#### What this task involves:
Copy whichever lines of the data hold the word "middle".

#### Provided entries:

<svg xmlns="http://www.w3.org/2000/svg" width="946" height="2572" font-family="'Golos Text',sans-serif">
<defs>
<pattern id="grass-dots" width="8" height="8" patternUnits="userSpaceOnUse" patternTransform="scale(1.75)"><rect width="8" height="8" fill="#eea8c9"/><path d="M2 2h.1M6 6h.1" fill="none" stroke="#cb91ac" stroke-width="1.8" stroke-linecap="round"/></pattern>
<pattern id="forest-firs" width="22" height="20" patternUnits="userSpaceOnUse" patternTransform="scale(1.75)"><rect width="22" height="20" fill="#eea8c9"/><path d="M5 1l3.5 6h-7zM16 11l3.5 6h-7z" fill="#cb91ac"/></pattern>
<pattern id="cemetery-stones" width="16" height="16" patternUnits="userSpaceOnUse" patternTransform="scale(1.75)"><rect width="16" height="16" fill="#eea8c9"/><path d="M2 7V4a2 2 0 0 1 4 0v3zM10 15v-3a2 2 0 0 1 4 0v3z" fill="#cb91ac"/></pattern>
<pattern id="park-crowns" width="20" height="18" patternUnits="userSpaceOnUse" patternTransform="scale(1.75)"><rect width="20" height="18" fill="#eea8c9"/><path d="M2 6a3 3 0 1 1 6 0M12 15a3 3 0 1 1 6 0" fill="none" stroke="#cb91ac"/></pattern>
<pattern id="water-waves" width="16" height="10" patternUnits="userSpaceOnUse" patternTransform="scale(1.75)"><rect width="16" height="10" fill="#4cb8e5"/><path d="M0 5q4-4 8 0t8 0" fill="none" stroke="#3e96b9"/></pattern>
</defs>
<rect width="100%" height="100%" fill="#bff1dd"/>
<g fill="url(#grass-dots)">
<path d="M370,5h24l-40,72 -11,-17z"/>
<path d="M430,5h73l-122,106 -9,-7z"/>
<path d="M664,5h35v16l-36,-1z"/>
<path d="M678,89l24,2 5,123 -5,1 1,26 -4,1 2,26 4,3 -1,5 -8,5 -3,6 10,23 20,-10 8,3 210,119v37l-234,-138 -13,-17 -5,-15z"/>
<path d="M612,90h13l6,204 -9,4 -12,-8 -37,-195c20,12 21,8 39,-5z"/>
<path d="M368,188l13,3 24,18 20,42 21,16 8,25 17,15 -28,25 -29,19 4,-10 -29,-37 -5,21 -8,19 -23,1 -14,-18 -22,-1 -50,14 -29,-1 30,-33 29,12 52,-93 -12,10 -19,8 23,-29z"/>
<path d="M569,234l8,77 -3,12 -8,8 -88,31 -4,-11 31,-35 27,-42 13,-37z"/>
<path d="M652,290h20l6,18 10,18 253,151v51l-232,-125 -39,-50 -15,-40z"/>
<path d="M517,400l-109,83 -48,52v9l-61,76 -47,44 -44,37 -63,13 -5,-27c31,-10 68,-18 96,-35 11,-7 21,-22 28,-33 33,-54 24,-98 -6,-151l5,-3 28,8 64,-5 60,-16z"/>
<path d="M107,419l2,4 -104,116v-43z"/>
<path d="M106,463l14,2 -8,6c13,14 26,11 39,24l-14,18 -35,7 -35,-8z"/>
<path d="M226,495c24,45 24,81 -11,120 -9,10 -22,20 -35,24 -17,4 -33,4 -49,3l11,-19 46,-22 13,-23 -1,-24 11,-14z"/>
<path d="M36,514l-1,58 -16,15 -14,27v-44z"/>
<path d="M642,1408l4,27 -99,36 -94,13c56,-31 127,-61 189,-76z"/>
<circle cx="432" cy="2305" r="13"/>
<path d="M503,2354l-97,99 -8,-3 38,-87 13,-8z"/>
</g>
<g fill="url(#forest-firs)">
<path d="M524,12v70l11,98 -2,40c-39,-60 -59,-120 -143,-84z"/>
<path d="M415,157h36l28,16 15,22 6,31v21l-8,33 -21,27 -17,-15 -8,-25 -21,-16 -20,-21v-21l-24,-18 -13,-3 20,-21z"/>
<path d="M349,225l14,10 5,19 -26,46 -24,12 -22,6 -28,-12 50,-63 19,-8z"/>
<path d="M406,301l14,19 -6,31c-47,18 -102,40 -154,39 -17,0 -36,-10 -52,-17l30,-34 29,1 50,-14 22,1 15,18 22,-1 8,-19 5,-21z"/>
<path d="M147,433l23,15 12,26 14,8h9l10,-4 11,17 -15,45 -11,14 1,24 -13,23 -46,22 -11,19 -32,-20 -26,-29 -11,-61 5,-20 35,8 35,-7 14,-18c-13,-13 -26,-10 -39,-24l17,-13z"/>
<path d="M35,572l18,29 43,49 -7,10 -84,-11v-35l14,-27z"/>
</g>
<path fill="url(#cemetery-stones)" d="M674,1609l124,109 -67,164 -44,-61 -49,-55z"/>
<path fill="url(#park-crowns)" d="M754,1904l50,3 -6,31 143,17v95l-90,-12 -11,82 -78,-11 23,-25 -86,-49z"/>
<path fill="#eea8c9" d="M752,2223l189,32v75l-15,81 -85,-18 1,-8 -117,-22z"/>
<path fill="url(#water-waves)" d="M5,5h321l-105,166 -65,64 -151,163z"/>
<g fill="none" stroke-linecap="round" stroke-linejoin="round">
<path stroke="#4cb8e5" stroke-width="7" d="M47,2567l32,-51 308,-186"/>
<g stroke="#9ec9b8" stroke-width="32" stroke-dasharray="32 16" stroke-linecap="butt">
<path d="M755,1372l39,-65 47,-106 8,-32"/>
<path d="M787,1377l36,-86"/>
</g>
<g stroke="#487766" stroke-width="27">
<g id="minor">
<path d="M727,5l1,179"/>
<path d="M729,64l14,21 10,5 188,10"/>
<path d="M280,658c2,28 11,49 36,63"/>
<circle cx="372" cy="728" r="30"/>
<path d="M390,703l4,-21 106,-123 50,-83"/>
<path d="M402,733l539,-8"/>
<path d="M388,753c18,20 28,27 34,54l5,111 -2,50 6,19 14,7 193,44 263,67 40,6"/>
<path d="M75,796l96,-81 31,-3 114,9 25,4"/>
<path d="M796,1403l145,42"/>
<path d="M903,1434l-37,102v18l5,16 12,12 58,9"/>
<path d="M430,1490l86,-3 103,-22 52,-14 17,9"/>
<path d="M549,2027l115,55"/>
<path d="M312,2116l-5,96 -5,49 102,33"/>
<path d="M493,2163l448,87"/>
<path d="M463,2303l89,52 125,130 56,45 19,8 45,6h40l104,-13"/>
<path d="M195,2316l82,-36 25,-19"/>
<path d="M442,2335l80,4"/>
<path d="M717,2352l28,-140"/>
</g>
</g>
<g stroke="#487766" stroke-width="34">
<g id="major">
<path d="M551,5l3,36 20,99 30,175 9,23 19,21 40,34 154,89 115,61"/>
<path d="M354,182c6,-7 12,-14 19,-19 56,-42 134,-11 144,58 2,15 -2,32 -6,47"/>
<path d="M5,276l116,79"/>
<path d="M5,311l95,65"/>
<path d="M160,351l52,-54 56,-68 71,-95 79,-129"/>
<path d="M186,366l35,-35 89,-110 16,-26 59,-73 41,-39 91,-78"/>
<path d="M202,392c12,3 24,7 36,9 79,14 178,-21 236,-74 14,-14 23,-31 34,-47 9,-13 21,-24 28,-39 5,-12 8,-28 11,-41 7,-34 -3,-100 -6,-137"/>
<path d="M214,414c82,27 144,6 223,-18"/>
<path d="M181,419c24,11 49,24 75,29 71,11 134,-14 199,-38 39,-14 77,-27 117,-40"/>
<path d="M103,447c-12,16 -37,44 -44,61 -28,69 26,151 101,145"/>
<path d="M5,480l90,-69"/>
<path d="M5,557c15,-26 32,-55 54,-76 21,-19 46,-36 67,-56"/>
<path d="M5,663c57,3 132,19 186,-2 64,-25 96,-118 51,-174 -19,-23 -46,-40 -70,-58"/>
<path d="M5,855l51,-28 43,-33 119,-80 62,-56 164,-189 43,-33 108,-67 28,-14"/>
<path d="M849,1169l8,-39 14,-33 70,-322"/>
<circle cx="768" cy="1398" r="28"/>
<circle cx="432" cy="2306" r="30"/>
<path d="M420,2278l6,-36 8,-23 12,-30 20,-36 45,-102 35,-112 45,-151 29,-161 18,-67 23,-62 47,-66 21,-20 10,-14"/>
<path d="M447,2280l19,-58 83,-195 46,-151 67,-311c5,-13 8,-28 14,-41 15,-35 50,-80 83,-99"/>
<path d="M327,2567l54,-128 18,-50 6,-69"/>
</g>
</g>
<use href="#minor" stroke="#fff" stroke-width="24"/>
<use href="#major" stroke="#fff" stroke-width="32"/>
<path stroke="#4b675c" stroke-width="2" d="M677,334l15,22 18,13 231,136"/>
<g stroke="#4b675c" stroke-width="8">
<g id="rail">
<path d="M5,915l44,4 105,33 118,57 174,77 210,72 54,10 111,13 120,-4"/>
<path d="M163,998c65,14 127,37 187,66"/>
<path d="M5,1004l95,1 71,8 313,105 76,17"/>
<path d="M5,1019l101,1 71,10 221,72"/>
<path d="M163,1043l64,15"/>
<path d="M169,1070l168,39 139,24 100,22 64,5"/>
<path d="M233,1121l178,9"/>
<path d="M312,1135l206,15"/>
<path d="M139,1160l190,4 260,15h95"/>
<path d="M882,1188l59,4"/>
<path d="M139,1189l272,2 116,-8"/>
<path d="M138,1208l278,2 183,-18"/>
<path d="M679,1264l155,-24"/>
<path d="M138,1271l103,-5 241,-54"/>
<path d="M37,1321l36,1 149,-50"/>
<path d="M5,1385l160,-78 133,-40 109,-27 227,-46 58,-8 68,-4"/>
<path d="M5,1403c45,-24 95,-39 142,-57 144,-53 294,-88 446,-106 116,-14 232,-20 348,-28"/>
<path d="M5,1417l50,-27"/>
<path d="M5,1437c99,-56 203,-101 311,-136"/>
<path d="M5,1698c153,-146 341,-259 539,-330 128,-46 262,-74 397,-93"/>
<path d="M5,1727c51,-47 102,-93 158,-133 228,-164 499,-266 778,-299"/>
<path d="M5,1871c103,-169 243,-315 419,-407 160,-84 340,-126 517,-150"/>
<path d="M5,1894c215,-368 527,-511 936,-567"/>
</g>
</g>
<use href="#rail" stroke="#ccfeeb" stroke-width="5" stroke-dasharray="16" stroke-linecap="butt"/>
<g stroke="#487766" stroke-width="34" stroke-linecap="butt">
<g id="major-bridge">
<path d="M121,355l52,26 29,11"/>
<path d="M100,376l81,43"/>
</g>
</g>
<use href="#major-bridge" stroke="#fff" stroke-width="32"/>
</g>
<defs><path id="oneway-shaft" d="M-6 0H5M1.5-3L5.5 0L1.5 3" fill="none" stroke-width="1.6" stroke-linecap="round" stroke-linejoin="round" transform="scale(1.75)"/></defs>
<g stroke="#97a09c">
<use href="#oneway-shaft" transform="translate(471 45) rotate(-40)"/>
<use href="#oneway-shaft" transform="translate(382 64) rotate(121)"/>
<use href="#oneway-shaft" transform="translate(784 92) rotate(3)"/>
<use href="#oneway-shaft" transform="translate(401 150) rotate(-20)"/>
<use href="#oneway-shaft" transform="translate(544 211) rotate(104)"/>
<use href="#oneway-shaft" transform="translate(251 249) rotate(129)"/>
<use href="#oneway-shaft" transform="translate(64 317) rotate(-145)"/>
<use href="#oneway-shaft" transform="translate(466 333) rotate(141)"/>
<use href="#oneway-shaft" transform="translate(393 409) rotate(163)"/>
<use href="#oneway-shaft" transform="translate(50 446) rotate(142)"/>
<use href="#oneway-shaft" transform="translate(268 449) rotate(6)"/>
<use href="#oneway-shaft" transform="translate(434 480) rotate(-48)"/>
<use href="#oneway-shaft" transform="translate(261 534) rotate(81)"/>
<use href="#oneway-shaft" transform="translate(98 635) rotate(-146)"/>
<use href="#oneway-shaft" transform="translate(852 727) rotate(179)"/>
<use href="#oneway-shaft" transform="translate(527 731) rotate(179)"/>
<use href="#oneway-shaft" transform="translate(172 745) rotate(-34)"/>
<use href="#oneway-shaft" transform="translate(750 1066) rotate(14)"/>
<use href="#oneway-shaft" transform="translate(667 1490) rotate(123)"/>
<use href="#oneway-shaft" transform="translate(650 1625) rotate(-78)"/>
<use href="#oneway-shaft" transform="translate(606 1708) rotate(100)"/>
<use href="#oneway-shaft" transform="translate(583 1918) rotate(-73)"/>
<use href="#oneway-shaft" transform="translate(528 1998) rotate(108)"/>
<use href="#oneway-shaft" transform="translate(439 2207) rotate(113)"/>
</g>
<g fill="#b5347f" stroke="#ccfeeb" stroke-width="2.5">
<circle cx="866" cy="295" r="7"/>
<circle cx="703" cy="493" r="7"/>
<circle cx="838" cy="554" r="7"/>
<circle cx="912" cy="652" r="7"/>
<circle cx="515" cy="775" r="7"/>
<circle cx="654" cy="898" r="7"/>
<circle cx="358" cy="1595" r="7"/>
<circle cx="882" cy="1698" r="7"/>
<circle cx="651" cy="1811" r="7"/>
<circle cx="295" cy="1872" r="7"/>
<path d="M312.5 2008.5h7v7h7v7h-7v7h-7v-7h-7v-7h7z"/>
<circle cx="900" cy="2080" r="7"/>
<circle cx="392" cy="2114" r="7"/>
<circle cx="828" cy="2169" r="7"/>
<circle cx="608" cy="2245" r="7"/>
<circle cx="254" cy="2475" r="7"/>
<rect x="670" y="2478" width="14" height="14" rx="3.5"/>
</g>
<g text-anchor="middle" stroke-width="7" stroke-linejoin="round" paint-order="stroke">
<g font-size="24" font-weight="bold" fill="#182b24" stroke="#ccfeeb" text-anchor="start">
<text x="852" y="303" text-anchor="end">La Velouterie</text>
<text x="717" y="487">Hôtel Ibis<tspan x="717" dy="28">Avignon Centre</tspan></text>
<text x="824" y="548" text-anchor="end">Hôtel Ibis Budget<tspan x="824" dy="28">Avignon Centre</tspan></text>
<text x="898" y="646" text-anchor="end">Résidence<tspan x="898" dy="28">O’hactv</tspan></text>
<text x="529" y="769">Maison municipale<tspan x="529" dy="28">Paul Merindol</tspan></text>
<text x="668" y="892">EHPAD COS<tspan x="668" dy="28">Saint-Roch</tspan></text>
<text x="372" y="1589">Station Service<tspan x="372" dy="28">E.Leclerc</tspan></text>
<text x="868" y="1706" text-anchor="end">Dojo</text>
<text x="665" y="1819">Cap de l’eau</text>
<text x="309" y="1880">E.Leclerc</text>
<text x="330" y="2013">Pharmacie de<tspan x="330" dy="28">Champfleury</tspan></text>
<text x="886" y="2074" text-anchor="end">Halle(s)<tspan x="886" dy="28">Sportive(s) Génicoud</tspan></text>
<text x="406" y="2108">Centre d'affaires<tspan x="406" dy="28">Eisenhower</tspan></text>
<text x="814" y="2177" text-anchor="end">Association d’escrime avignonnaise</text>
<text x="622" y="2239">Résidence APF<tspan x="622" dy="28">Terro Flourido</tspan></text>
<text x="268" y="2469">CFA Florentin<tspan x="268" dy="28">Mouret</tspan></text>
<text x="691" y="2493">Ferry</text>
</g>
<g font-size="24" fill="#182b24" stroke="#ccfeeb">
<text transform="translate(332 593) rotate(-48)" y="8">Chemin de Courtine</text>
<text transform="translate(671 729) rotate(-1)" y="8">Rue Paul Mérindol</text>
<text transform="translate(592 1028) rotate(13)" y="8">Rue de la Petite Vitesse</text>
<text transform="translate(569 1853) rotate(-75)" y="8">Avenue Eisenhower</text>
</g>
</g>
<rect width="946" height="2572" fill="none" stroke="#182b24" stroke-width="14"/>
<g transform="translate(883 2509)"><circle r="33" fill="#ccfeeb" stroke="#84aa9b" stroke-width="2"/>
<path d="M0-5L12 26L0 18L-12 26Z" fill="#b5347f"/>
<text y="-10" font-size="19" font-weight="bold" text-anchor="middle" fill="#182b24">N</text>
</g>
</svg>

#### Solution for this exercise:
<g text-anchor="middle" stroke-width="7" stroke-linejoin="round" paint-order="stroke">
<text y="-10" font-size="19" font-weight="bold" text-anchor="middle" fill="#182b24">N</text>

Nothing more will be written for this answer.